We provide a tool to visualize prediction results in html files, align with ground-truth and (optionally) other baselines.

python visualize.py -p path/to/your/prediction/folder

The visualizations will be created in the parent directory.

Similar as the 'Evaluator', we also provide a 'Visualizer' to generate visualizations after predicting on each task, avoiding saving all the prediction results.

Additional utilities

predictor examples: example naive predictors.
RefVGLoader: loads the dataset from files. It uses PhraseHandler to handle the phrases, and (optionally) VGLoader to load Visual Genome scene graphs.
ThreshBinSearcher: efficiently searches the thresholds on final prediction scores given the overall percentage of pixels predicted as the referred region.
Data transfer: changes representations of boxes, polygons, masks, etc.
IoU: calculates IoU between boxes, polygons, masks, etc.
Subset: decides qualified subsets for each task (phrase-region pair).

Annotation data structure

All VGPhraseCut annotation files are shared through this Google Drive link.

Metadata:

image_data_split3000.json(15.9MB): List of image information from Visual Genome. For each image, there is a 'dict' containing its 'image_id', 'coco_id', 'flickr_id', 'width', 'height', 'url', and also its split in our VGPhraseCut dataset: 'split'=train/val/test/miniv.
name_att_rel_count.json(348KB): List of category names, attributes and relationship predicates in our dataset, together with their frequency.

Referring data:

refer_train.json(344.1MB) / refer_input_val.json(53.7MB)
refer_val.json(44.1MB) / refer_input_val.json(3.3MB)
refer_test.json(30.4MB) / refer_input_test.json(2.4MB)
refer_miniv.json(2.2MB)/ refer_input_miniv.json(140KB)

They are separate files for the different splits. refer_xxx.json files contain all available annotations, while refer_input_xxx.json files only keep information valid to use as the input to the task, with ground-truth and additional labels removed. Each file contains a list of tasks. Each task stands for a phrase-region pair, organized as a 'dict' with the following keys:

task_id: unique id for each phrase-region pair (constructed from image_id and ann_ids)
image_id: image id from Visual Genome
ann_ids: all object ids (in Visual Genome) that match with the phrase.
instance_boxes: list of referred instance boxes (xywh format)
Polygons: list of "instance_polygons", same length as instance_boxes. "instance_polygons": list of "polygon"s for a single instance. "polygon": list of [x, y] points, representing one polygon.
phrase: the referring phrase as a string
phrase_structure: Structure of the phrase stored as 'dict' of ('name', 'attributes', 'relation_ids', 'relation_descriptions', 'type')
- name: category name as a string
- attributes: list of attributes as a list of strings
- relation_ids: list of relationship ids from Visual Genome
- relation_descriptions: list of relation_descriptions. Each relation_description is a tuple of two elements: string for the predicate, string (name) for the supporting object
- type: name (category name is unique), attribute (att+name is unique), relation (name+relation is unique), verbose (not unique)

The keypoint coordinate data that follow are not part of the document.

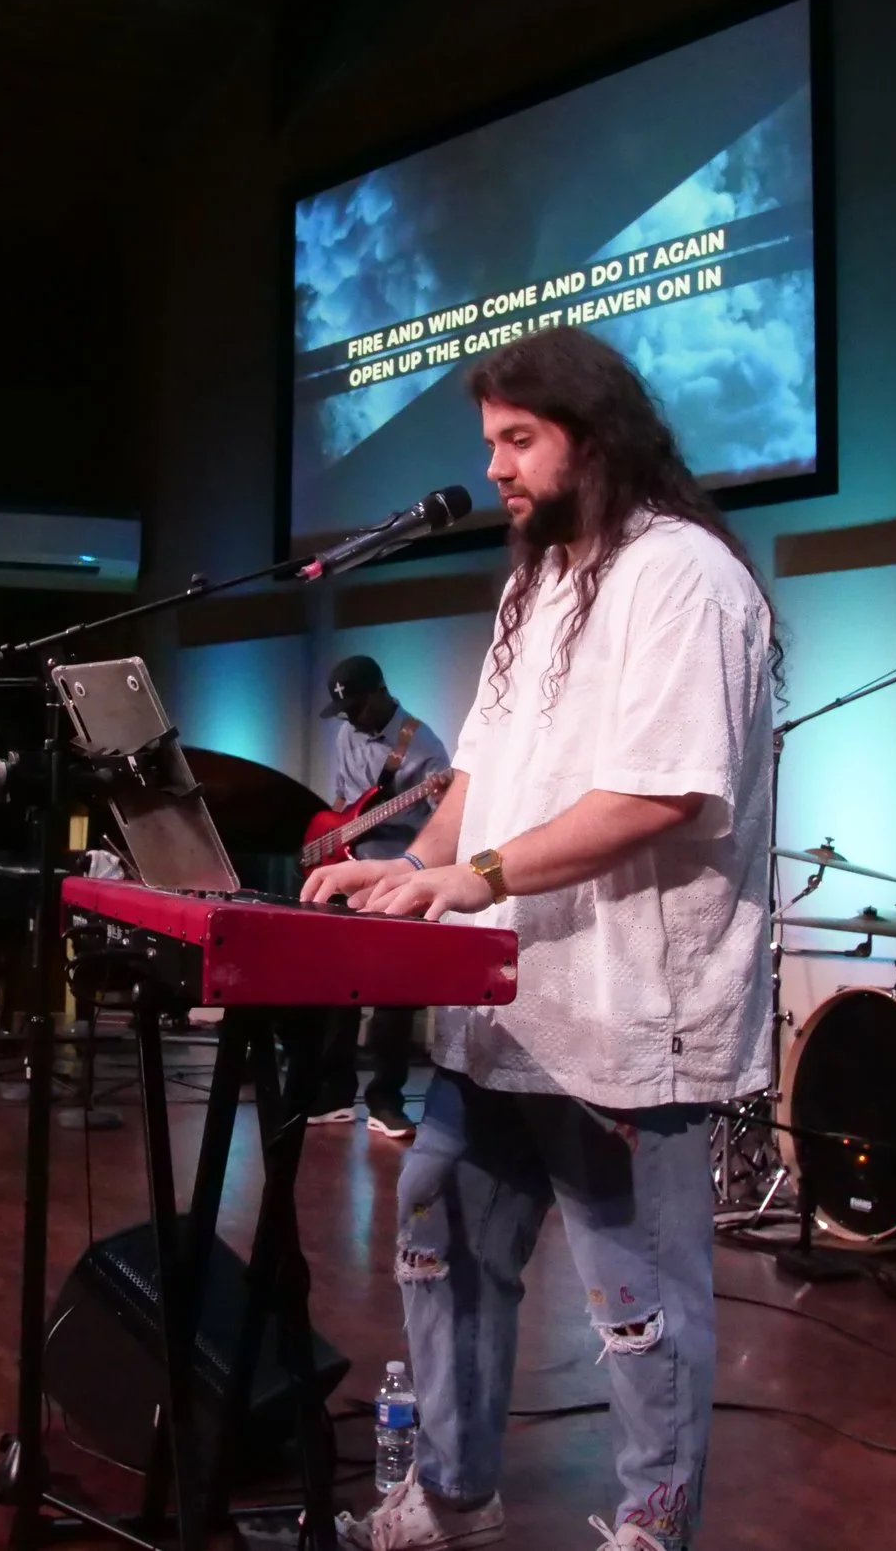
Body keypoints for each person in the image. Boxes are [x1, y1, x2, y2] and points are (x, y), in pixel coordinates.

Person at [301, 327, 777, 1551]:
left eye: (519, 440)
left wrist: (472, 876)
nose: (498, 469)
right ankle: (454, 1497)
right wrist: (406, 869)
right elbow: (487, 774)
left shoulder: (686, 577)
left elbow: (660, 793)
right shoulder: (536, 582)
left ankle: (649, 1527)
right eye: (491, 443)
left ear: (592, 433)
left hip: (628, 1015)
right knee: (438, 1229)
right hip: (499, 1003)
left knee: (636, 1304)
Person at [309, 653, 451, 1139]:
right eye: (343, 711)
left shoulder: (426, 748)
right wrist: (328, 835)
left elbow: (443, 822)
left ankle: (386, 1100)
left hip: (397, 876)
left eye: (357, 707)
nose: (349, 718)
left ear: (382, 691)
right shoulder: (346, 732)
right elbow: (344, 802)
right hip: (346, 869)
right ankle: (333, 1093)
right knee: (333, 986)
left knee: (395, 994)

refer_input_xxx.json contains: task_id, image_id, phrase, phrase_structure (name, attributes, relation_descriptions).

(Optional) Visual Genome scene graph data:

scene_graphs_train.json(489.7MB)
scene_graphs_val.json(18.6MB)
scene_graphs_test.json(16.4MB)
scene_graphs_miniv.json(727KB)

Only needed if you want to use associated Visual Genome scene graph annotations together with our dataset. They are the same as the scene graphs from Visual Genome v1.2, with only annotations on images in our dataset.

(Optional) Skipped data:

skip.json(11MB)

Only needed if you are interested in the phrases skipped by the annotators during data collection. We provide 'task_id', 'image_id', 'ann_ids', 'phrase', 'phrase_structure', and also 'reason': the reason why it is skipped, where the annotator got to choose from "Wrong Description", "Not in Image", "Ambiguous Region", "Difficult to Select" and "Other".